The issue Katie is addressing here is the lack of one-on-one attention HR or recruiters give candidates. In fact, some may argue that it’s like talking to a robot.
Taking a different and unique approach to the whole interview process may just paint a positive picture of your company and help you stand out.
Make it quick and flexible
Flexibility is a massive factor in no-shows, especially if a candidate is already employed.
With businesses becoming increasingly demanding, giving candidates very little flexibility with the interview slots can result in them not being able to get the time off work.
To make sure both you and the candidate are happy, be quick in your response and open-minded.
Find a time which works for you in double-time and they will not only feel valued, but it will give them no excuse not to turn up.
Being slow to respond to a candidate can also result in them finding a different position in the process.
Another professional on LinkedIn, Kim Palomarez, said: If you are talking about entry-level positions, in a market like we have right now, then you have to move very quickly.
This is the biggest challenge I hear the most about when talking to my clients.

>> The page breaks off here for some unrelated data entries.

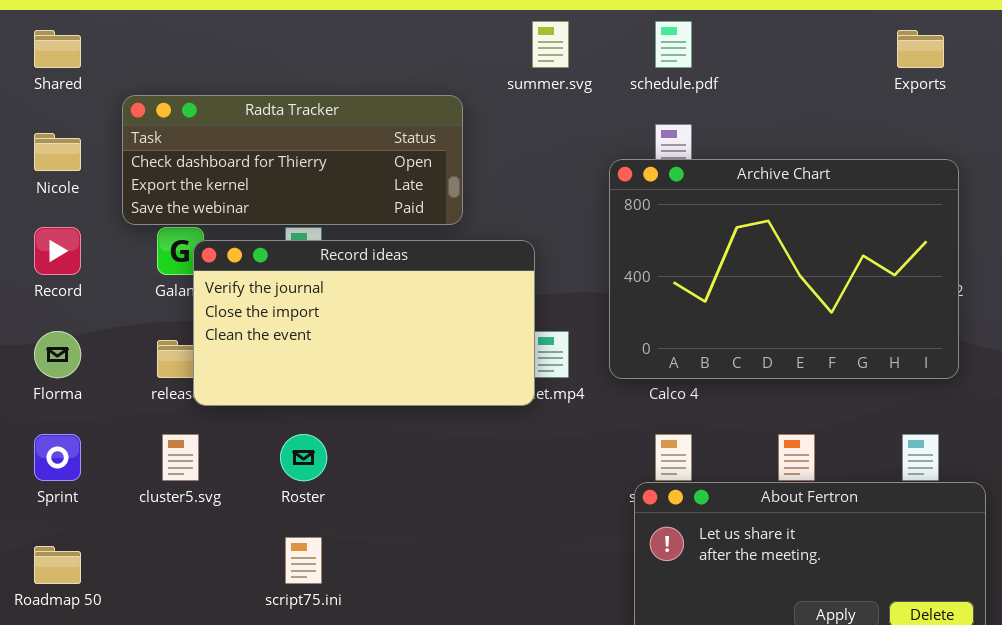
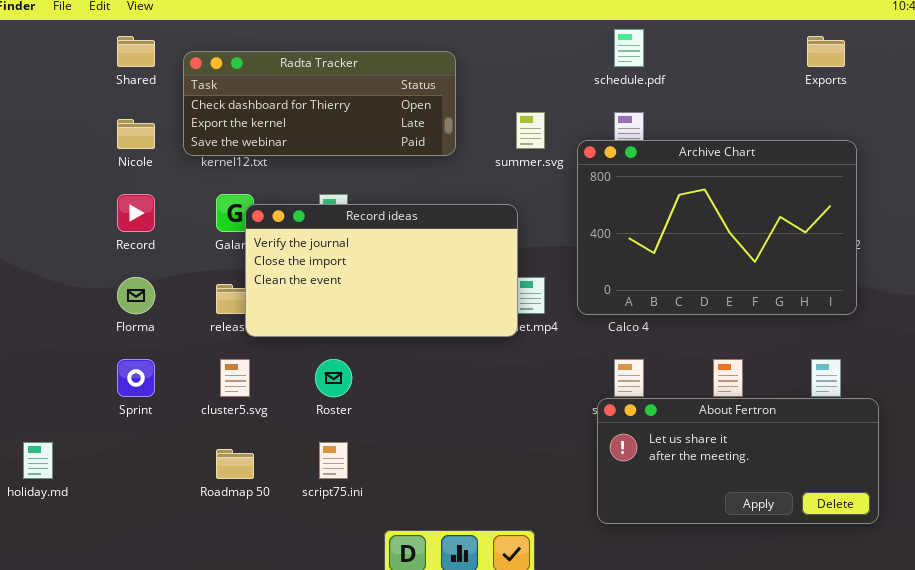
summer.svg: [532,21,569,68] -> [516,112,545,149], moved
Radta Tracker: [122,95,463,225] -> [183,51,456,156], moved
Roadmap 50: [34,546,81,584] -> [216,449,254,479], moved

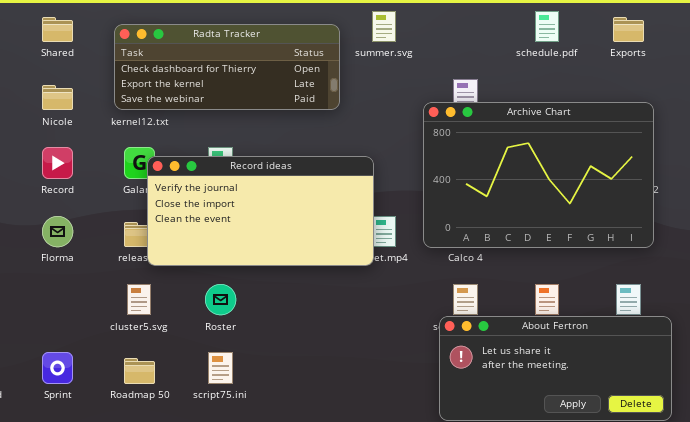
schedule.pdf: [614,29,644,67] -> [535,11,559,42], moved
Radta Tracker: [183,51,456,156] -> [114,24,340,110], moved
summer.svg: [516,112,545,149] -> [372,11,396,42], moved
Sprint: [117,359,155,397] -> [42,352,73,384], moved

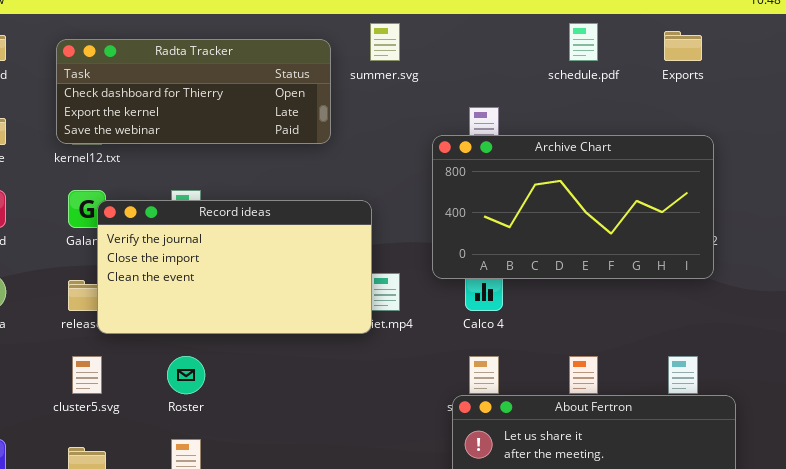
Archive Chart: [423,102,654,248] -> [432,135,714,279], resized

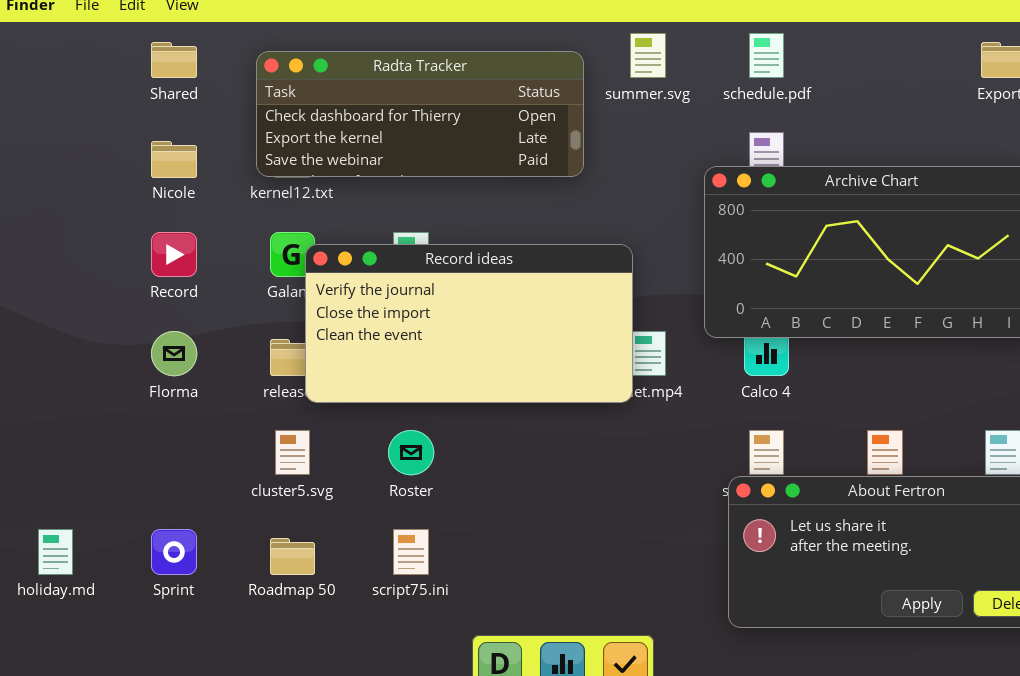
schedule.pdf: [569,23,598,61] -> [749,33,784,78], moved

This is a job seekers market and they have many choices. If you call someone Monday to set up an interview for Wednesday, they are already working somewhere else by Tuesday”.
Make the interview sound great
Interviews aren’t the most exciting things to do for a passive candidate.
For some, it can feel like quite a daunting task which makes them feel anxious.
So instead of just carrying out a conventional process, why not jazz it up a bit?
Unless you’re Ikea or another large corporate brand, you’ll need to sell the idea of an interview to a lot of people.
Try ditching the typical smart attire quota and ask them to wear something they feel that represents them.
Or you could switch the boardroom for a coffee shop to keep things relaxed, informal and more personal.
It’s also essential that you give candidates all the information that they need to reduce any stress or anxiety beforehand. According to research, 61.8% of candidates only receive a date and location prior to the interview.
So let them know what they can expect from the process.
Things to remember
Overall, you won’t be able to stop every no-show from happening.
However, if you make the interview process more exciting and approach a candidate in a more personal way from the outset, there’s a high probability that you can significantly reduce them.